Selected excerpt:
RenCap’s Global Chief Economist, Charles Robertson, said that in the immediate term, ahead of the CBN governor’s term expiring on June 2, fixed income investors are probably assuming short-term currency stability.

This, he said, is based on decent forex reserves figures over $40 billion, a current account in small surplus and high domestic interest rates.  “Our base case is that whoever the governor is, the currency will end-2019 at N395/$. We have no reason to believe that if there is a change of CBN governor, we will see an end to the multiple exchange rate regime,” he said.

Robertson said to double Nigeria’s investment climate, the country needs to remove the implicit fuel subsidy which costs about 0.5 per cent of Gross Domestic Product, adding that such policy supports consumption and not investment.  He said that Morocco after 2012, Egypt since 2014 and even the Gulf countries are cutting fuel subsidies.

Robertson said there is need to encourage foreign direct investment, which in 2018 fell to $2.2 billion according to United Nations Conference on Trade and Development (UNCTAD).

He said that Ghana got $3 billion and that to match Ghana (per capita), Nigeria should be getting $24 billion a year.

“A change of approach to MTN, the oil majors and others may be required. Boost domestic savings and bring down interest rates which will probably require a smaller budget deficit and higher taxes. Allow the currency to trade closer to fair value which we estimate today at N440/$, N470 by year-end and N670 by end-2023.   Note that in the immediate term, ahead of the CBN governor’s term expiring on 2 June, fixed income investors are probably assuming short-term currency stability, based on decent FX reserves figures (over $40 billion), a current account in small surplus and high domestic interest rates.”

Extracted data:

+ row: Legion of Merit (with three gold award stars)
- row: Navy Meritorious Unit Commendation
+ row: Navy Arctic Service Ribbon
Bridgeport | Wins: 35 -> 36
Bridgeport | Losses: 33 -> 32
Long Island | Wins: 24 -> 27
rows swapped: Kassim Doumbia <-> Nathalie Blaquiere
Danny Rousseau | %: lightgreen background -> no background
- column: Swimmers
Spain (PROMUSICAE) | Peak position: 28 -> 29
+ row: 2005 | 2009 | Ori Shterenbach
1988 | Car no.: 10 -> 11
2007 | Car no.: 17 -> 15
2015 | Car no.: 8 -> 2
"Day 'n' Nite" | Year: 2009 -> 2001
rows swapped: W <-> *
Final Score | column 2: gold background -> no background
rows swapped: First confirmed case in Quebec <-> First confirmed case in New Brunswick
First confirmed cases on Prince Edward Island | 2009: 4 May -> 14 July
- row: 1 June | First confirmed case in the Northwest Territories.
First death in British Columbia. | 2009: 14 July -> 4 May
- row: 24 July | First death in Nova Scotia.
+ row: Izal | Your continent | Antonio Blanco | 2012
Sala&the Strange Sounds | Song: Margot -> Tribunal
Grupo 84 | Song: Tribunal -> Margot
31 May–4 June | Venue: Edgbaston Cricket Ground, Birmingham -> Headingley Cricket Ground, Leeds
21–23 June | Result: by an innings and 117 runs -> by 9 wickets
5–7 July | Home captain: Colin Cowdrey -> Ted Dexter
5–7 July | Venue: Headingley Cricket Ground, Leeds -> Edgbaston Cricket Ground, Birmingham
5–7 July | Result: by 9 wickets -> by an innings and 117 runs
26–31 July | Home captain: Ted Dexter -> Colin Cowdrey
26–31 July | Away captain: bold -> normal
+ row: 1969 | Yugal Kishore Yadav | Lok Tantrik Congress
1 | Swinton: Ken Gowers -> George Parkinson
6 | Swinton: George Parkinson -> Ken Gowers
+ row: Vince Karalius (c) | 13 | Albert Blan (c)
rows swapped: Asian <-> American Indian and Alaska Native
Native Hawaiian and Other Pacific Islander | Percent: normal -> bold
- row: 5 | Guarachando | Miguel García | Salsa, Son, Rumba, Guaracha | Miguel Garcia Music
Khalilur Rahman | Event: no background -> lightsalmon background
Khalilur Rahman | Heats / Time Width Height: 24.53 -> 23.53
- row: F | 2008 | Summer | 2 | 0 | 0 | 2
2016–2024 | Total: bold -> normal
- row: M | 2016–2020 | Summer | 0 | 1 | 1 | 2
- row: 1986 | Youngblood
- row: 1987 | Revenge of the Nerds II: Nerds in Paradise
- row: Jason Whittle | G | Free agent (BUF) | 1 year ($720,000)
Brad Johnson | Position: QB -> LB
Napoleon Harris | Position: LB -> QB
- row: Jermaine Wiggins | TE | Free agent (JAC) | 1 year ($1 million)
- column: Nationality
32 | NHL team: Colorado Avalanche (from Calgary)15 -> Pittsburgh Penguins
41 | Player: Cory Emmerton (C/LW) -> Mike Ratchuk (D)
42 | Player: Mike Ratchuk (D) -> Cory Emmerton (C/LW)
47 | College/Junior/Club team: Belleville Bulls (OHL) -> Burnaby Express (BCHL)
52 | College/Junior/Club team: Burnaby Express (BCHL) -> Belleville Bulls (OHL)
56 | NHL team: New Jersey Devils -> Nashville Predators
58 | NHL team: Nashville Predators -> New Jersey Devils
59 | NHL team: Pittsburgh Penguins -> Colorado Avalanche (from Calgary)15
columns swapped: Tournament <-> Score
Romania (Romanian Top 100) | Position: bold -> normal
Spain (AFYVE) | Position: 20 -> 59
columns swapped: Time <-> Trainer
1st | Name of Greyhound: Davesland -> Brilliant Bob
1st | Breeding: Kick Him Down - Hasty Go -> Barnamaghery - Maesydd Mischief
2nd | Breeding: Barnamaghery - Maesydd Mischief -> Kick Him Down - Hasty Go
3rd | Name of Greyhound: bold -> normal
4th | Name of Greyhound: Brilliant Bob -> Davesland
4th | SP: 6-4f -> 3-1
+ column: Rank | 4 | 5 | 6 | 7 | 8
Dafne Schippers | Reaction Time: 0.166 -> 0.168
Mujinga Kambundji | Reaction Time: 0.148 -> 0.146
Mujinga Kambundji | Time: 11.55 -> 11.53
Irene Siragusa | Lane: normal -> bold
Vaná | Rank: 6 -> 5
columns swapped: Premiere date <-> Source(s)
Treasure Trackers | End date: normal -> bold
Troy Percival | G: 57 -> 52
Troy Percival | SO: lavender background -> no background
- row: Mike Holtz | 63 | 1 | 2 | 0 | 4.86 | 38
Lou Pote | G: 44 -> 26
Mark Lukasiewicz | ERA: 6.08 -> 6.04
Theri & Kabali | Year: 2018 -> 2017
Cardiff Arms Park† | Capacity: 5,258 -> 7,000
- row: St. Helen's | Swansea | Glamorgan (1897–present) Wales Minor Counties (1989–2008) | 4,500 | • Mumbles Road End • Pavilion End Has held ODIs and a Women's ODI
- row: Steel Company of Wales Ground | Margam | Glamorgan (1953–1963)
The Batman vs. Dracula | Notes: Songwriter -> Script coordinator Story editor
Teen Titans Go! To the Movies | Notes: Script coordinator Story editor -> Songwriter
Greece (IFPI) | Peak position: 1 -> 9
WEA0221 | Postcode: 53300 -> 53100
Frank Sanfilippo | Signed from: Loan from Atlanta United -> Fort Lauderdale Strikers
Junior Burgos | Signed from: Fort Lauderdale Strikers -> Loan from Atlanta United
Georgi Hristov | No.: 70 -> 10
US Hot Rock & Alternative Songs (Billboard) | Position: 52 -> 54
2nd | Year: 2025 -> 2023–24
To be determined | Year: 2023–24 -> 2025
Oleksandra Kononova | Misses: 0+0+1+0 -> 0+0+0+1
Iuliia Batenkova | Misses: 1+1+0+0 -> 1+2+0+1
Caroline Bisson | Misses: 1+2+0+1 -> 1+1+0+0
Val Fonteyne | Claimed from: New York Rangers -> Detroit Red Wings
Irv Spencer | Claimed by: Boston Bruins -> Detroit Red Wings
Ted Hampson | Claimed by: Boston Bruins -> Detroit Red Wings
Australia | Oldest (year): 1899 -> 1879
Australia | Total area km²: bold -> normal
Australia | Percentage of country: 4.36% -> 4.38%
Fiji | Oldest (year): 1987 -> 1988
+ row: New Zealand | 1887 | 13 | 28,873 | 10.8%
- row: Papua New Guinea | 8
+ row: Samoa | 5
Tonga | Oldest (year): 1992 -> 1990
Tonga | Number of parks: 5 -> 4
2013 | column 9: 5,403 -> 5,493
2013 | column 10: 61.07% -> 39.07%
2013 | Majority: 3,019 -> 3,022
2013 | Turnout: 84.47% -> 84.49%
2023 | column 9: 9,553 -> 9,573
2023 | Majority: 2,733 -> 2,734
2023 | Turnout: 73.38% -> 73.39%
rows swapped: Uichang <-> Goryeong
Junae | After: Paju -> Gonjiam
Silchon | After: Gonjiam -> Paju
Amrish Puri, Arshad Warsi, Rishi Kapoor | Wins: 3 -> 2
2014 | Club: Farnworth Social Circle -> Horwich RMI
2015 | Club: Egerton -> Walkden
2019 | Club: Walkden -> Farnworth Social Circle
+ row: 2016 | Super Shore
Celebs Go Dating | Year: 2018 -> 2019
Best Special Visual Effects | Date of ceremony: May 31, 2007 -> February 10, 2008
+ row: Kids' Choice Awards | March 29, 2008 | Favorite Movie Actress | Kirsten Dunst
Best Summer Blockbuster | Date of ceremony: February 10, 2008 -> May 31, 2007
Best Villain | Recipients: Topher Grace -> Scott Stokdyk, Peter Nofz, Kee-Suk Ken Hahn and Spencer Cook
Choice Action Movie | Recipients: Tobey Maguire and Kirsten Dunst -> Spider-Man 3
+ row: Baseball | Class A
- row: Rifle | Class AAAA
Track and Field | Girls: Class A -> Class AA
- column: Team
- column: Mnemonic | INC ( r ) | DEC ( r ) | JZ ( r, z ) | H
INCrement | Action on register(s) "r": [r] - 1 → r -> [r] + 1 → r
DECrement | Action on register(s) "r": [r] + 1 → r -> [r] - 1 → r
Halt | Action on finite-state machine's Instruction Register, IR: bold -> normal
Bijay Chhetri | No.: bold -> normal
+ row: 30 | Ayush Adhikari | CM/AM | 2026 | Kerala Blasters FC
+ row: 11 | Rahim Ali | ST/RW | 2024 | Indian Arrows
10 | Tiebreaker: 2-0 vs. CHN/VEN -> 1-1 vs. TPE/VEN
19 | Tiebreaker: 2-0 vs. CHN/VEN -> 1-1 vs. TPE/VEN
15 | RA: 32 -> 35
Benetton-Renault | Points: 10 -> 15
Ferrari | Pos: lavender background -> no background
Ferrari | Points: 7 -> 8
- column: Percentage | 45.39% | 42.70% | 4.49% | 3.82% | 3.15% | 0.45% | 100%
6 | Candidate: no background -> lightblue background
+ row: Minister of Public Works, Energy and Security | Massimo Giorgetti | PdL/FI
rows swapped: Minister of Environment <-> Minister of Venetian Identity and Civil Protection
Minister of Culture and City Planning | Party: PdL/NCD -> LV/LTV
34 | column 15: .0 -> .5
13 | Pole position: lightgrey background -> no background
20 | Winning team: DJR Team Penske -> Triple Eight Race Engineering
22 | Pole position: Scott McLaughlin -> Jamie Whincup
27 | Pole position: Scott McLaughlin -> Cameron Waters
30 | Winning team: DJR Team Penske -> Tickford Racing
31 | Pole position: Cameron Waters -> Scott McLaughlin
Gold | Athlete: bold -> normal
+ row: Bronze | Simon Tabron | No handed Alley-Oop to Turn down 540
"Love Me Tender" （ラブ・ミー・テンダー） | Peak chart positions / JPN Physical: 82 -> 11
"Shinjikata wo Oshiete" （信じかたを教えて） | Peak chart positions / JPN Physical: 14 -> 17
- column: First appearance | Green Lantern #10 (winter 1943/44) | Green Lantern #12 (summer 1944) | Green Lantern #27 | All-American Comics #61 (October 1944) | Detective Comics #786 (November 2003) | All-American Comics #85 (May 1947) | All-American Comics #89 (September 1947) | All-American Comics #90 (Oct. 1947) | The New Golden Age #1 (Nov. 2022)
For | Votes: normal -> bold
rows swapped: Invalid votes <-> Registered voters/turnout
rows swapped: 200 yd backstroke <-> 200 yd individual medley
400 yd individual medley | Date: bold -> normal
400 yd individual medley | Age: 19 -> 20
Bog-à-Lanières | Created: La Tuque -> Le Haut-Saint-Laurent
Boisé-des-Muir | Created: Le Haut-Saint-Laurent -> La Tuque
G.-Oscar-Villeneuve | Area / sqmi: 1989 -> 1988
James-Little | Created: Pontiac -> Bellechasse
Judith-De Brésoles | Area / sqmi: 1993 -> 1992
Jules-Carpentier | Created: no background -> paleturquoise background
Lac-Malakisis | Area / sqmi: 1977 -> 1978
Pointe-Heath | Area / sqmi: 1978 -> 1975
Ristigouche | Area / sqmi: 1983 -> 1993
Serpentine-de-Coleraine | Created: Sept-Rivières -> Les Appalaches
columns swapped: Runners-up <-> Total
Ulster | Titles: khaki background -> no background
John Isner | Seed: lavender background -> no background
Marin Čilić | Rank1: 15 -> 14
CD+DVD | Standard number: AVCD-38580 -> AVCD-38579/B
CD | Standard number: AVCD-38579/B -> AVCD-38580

Set tasks:
1) Copy out the records word for word, beginning with their first line and ending with the line that contains "Lok Tantrik Congress", with both of those lines included.
2) Extend the excerpt on Nigeria's currency and investment outlook with the passage that would come next.
The text and the records were taken from unrelated sources.

Results:
1)
+ row: Legion of Merit (with three gold award stars)
- row: Navy Meritorious Unit Commendation
+ row: Navy Arctic Service Ribbon
Bridgeport | Wins: 35 -> 36
Bridgeport | Losses: 33 -> 32
Long Island | Wins: 24 -> 27
rows swapped: Kassim Doumbia <-> Nathalie Blaquiere
Danny Rousseau | %: lightgreen background -> no background
- column: Swimmers
Spain (PROMUSICAE) | Peak position: 28 -> 29
+ row: 2005 | 2009 | Ori Shterenbach
1988 | Car no.: 10 -> 11
2007 | Car no.: 17 -> 15
2015 | Car no.: 8 -> 2
"Day 'n' Nite" | Year: 2009 -> 2001
rows swapped: W <-> *
Final Score | column 2: gold background -> no background
rows swapped: First confirmed case in Quebec <-> First confirmed case in New Brunswick
First confirmed cases on Prince Edward Island | 2009: 4 May -> 14 July
- row: 1 June | First confirmed case in the Northwest Territories.
First death in British Columbia. | 2009: 14 July -> 4 May
- row: 24 July | First death in Nova Scotia.
+ row: Izal | Your continent | Antonio Blanco | 2012
Sala&the Strange Sounds | Song: Margot -> Tribunal
Grupo 84 | Song: Tribunal -> Margot
31 May–4 June | Venue: Edgbaston Cricket Ground, Birmingham -> Headingley Cricket Ground, Leeds
21–23 June | Result: by an innings and 117 runs -> by 9 wickets
5–7 July | Home captain: Colin Cowdrey -> Ted Dexter
5–7 July | Venue: Headingley Cricket Ground, Leeds -> Edgbaston Cricket Ground, Birmingham
5–7 July | Result: by 9 wickets -> by an innings and 117 runs
26–31 July | Home captain: Ted Dexter -> Colin Cowdrey
26–31 July | Away captain: bold -> normal
+ row: 1969 | Yugal Kishore Yadav | Lok Tantrik Congress

2)
The good news is that President Muhammad Buhari has already declared his second term will be “tough” – so perhaps he will take his four million vote victory margin to push through difficult reforms. The cabinet should be in place soon after the new presidential term starts on  May 29  – unlike 2015 where it took six months. There should be less of a learning curve than we saw in 2015 to 2017″.

“The precedent of 2015 to 2019 tells us equity investors will not assume rapid, deep reforms. Even if nationwide progress is hard to achieve, we may see localised success stories, such as in Lagos – which has the biggest adult population of any state in Nigeria, high adult literacy (over 80 per cent) and is now planning to get 3GW of electricity over the next few years (total nationwide distribution is around 4GW”.